## Work request
In the entries below, find the lines that contain the word "TSALL" and copy them.

## Task inputs
╔══

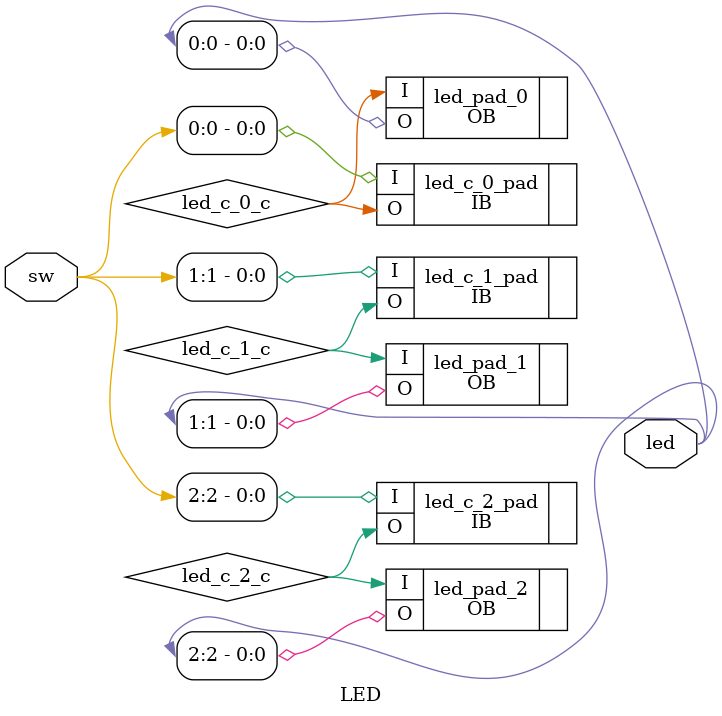
<source format=v>

module LED (sw, led);   // e:/fpgaproject/stepmxo2/workshop/lab2/led.v(18[8:11])
    input [2:0]sw;   // e:/fpgaproject/stepmxo2/workshop/lab2/led.v(20[14:16])
    output [2:0]led;   // e:/fpgaproject/stepmxo2/workshop/lab2/led.v(21[15:18])
    
    
    wire led_c_2_c, led_c_1_c, led_c_0_c, GND_net, VCC_net;
    
    VLO i23 (.Z(GND_net));
    OB led_pad_2 (.I(led_c_2_c), .O(led[2]));   // e:/fpgaproject/stepmxo2/workshop/lab2/led.v(21[15:18])
    OB led_pad_1 (.I(led_c_1_c), .O(led[1]));   // e:/fpgaproject/stepmxo2/workshop/lab2/led.v(21[15:18])
    OB led_pad_0 (.I(led_c_0_c), .O(led[0]));   // e:/fpgaproject/stepmxo2/workshop/lab2/led.v(21[15:18])
    IB led_c_2_pad (.I(sw[2]), .O(led_c_2_c));   // e:/fpgaproject/stepmxo2/workshop/lab2/led.v(20[14:16])
    IB led_c_1_pad (.I(sw[1]), .O(led_c_1_c));   // e:/fpgaproject/stepmxo2/workshop/lab2/led.v(20[14:16])
    IB led_c_0_pad (.I(sw[0]), .O(led_c_0_c));   // e:/fpgaproject/stepmxo2/workshop/lab2/led.v(20[14:16])
    GSR GSR_INST (.GSR(VCC_net));
    TSALL TSALL_INST (.TSALL(GND_net));
    PUR PUR_INST (.PUR(VCC_net));
    defparam PUR_INST.RST_PULSE = 1;
    VHI i24 (.Z(VCC_net));
    
endmodule
//
// Verilog Description of module TSALL
// module not written out since it is a black-box. 
//

//
// Verilog Description of module PUR
// module not written out since it is a black-box. 
//


</source>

╚══

## Task response
    TSALL TSALL_INST (.TSALL(GND_net));
// Verilog Description of module TSALL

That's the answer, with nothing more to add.